# Exercise goal:
Scan the entries below. Report each line where the string "Bottle" occurs.

Transcribed page contents
________________________________________

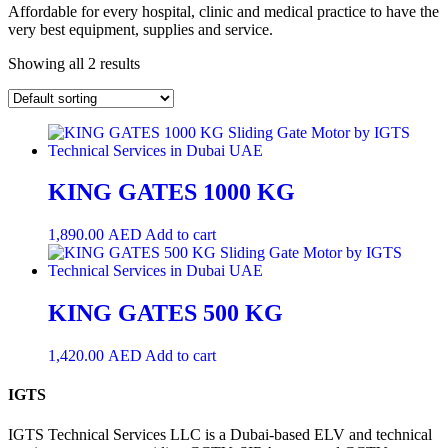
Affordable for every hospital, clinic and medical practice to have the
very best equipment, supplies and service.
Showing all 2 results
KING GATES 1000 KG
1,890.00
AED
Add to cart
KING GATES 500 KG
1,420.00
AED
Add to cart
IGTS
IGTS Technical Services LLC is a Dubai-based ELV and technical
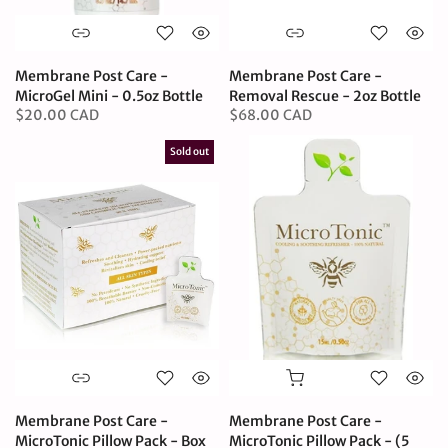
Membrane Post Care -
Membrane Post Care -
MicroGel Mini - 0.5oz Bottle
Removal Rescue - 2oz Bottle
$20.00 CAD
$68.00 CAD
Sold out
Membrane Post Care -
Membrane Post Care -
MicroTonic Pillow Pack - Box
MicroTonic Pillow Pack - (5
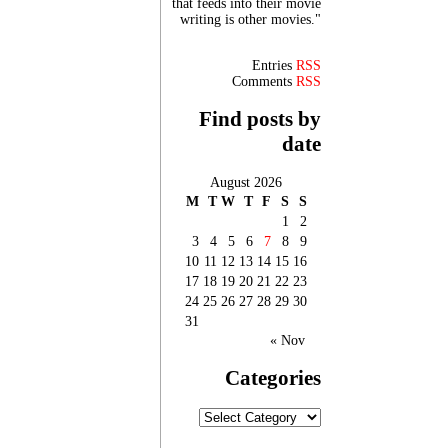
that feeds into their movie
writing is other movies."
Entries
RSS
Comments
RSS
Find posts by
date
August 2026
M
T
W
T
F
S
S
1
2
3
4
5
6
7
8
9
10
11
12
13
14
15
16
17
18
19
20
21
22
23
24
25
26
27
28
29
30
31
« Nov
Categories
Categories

________________________________________

# Result:
MicroGel Mini - 0.5oz Bottle
Removal Rescue - 2oz Bottle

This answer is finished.